Agree, there are thousands living under the radar ALL the time, also quite a few wanted criminals too. Our Norwegian friends stay Nov to March every year and do nothing. I remember getting my hand slapped on here because I said we hadn't registered when we stayed 5 months. Not just the registering I would be worried about getting into a complicated tax situation. If your EHIC card is valid the hospital doesn't ask residency questions.

Anyway the OP knows the rules, up to him what he chooses to do.


----------



## JimmyLocksDad (Nov 2, 2017)

Totally agree Isobella, I also think that the authorities have bigger and more serious things to look at than someone staying an extra month or two in Spain and spending their money boosting the local economy. But we must remember that some people are so self righteous and law abiding that they'd actually be tempted to report themselves if they accidentally found themselves driving 33 in a 30kph limit


----------



## Alcalaina (Aug 6, 2010)

If you have bought your return tickets and can clearly demonstrate you have no intention of making Spain your permanent home, I would not lose any sleep over staying an extra month. It's the spirit, rather than the letter, of the law that counts in this case.


----------



## Rabbitcat (Aug 31, 2014)

Go on, live on the wild side .

Risk 4 weeks without registering........

Do you feel lucky.....


----------



## Horlics (Sep 27, 2011)

Rabbitcat said:


> Go on, live on the wild side .
> 
> Risk 4 weeks without registering........
> 
> Do you feel lucky.....


I know what you mean 

But, my only caution would be about the validity of the EHIC. Yes, if in the 4th month of your by-then illegal visit, you were to walk into a clinic with a cut finger and have a few stitches put in, then yes, they'd accept your card and ask no questions.

But, if you were to have an accident and break a few bones, and require several operations and a hospital stay of 3 months, then they would be looking into your circumstances, they'd call "not valid" on your EHIC, and you'd be looking at 1000s in fees.

In every other respect staying a month over is no big deal.


----------



## Pesky Wesky (May 10, 2009)

Rabbitcat said:


> Go on, live on the wild side .
> 
> Risk 4 weeks without registering........
> 
> Do you feel lucky.....


4 *months*, not 4 weeks...


----------



## Horlics (Sep 27, 2011)

Pesky Wesky said:


> 4 *months*, not 4 weeks...


I think he means the 4 weeks of the month after the legal 3 months.


----------



## Alcalaina (Aug 6, 2010)

Horlics said:


> I know what you mean
> 
> But, my only caution would be about the validity of the EHIC. Yes, if in the 4th month of your by-then illegal visit, you were to walk into a clinic with a cut finger and have a few stitches put in, then yes, they'd accept your card and ask no questions.
> 
> ...


It might depend where you are.
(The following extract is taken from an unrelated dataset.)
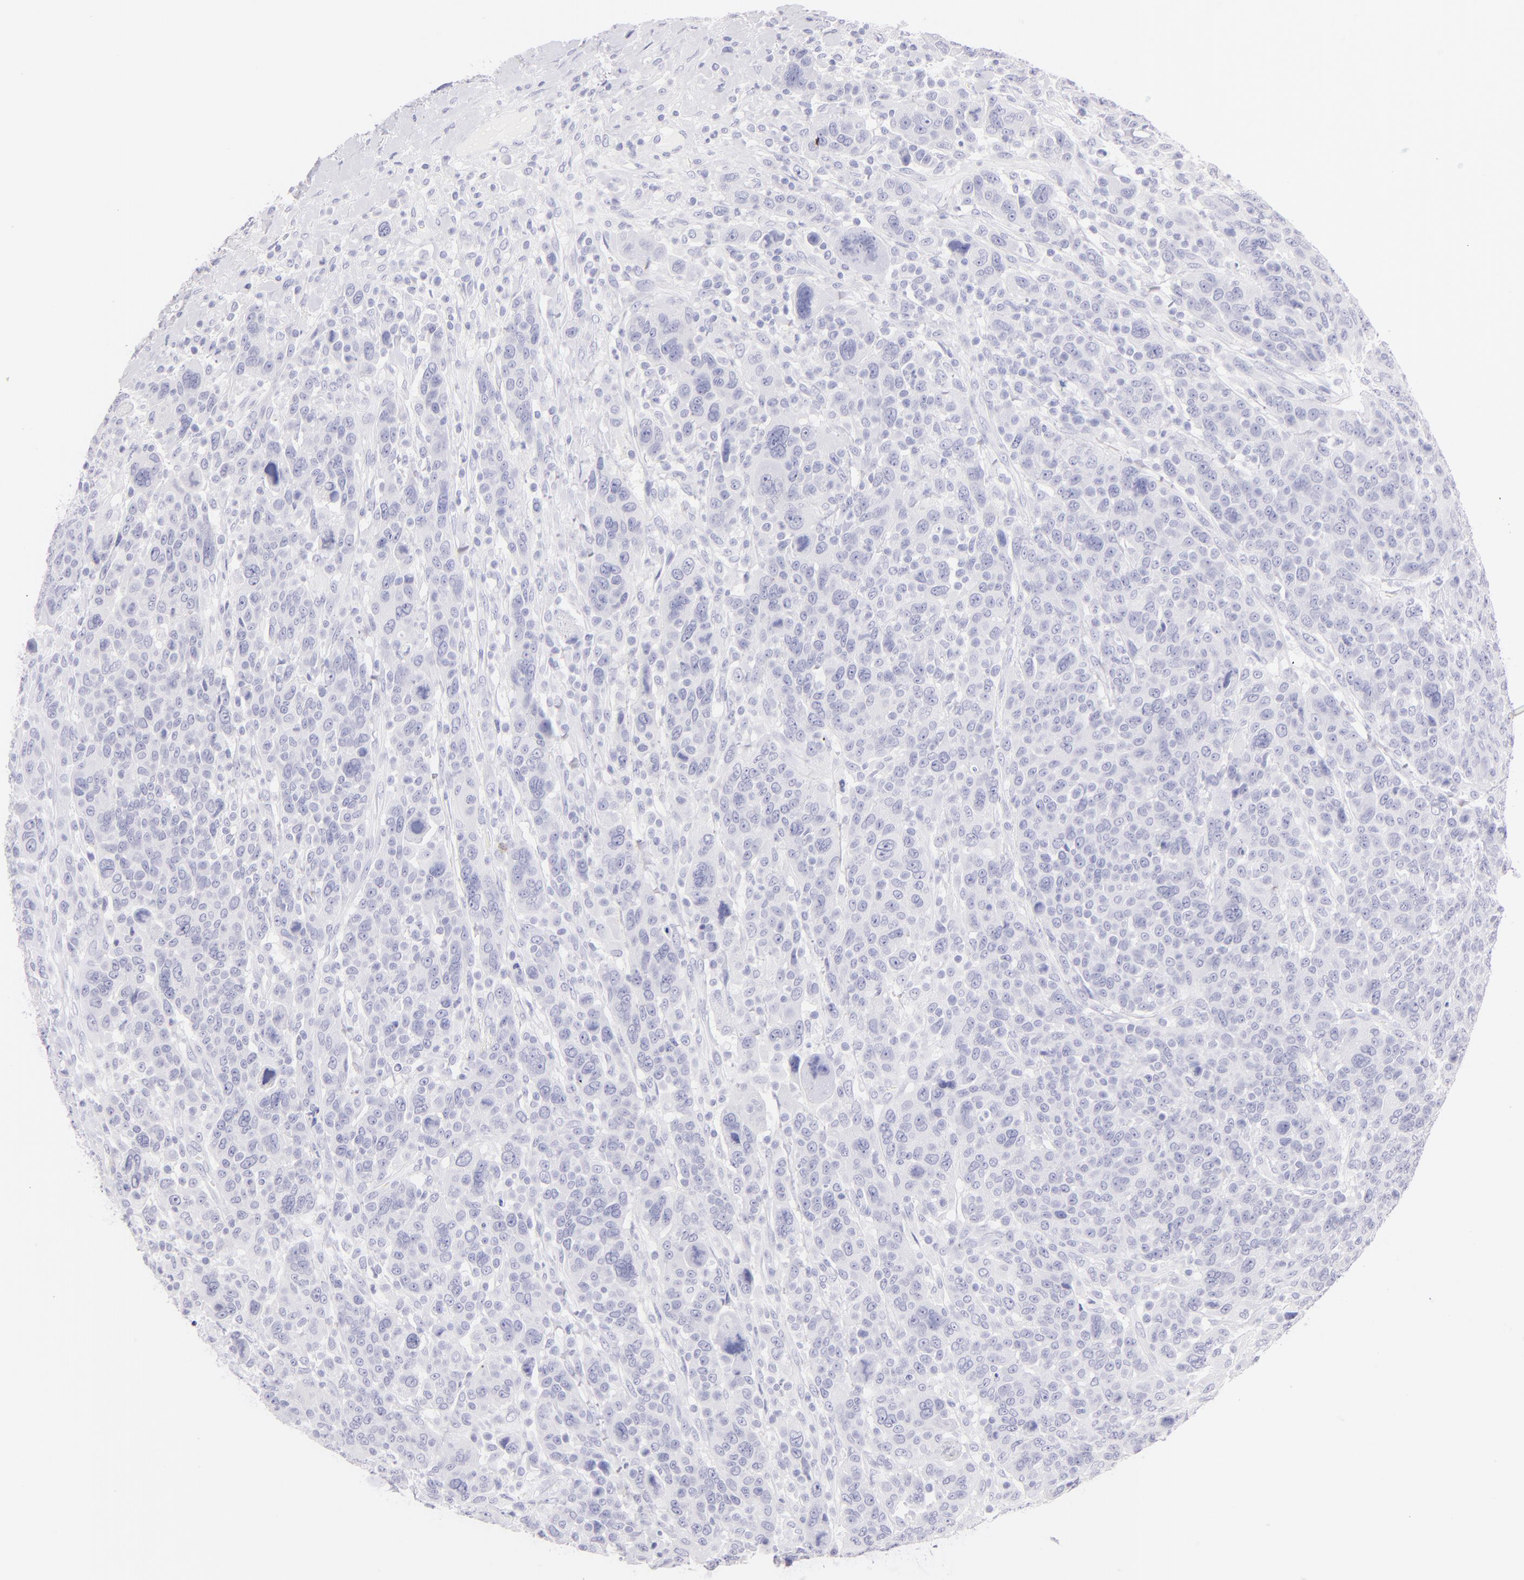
{"staining": {"intensity": "negative", "quantity": "none", "location": "none"}, "tissue": "breast cancer", "cell_type": "Tumor cells", "image_type": "cancer", "snomed": [{"axis": "morphology", "description": "Duct carcinoma"}, {"axis": "topography", "description": "Breast"}], "caption": "An image of breast invasive ductal carcinoma stained for a protein demonstrates no brown staining in tumor cells.", "gene": "SDC1", "patient": {"sex": "female", "age": 37}}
I'm pretty sure most places would treat you without questioning how long you've been in the country. Certainly where I live I've never known anyone who's had to give those details, even when the've been in the country well over a year ... But I think I've seen it mentioned on this forum that some hospitals, in areas where there are lots of foreigners (Costa Blanca?) do carry out some sort of check?

Incidentally an EHIC doesn't have a specific time limit. As well as holiday-makers, it is intended for temporary stays e.g. overseas students or workers on fixed term contracts to whom the three-month rule doesn't apply.


----------



## Colin13846 (Oct 8, 2015)

Thanks for the replies.
Just a thought occurred today, if I stay for 3 months and return to the UK or leave Spain and then return for 1 more month that would be legal.
So if after 3 months I spend a weekend in Gibraltar and then return to Spain for the remaining 1 month how would that stand?


----------



## Juan C (Sep 4, 2017)

Just to clarify. 

When I said if one is treated on an EHIC you may be billed. What I meant was that you might be billed by DWP when you return to U.K. Thus if you had received expensive treatment, as an in patient, operation etc. you might get a nasty shock 

I would suggest anyone considering ‘over staying’ might contact DWP and ask what could. happen


----------



## Rabbitcat (Aug 31, 2014)

I think there's a mountain definitely being made out of a molehill on this one!!!!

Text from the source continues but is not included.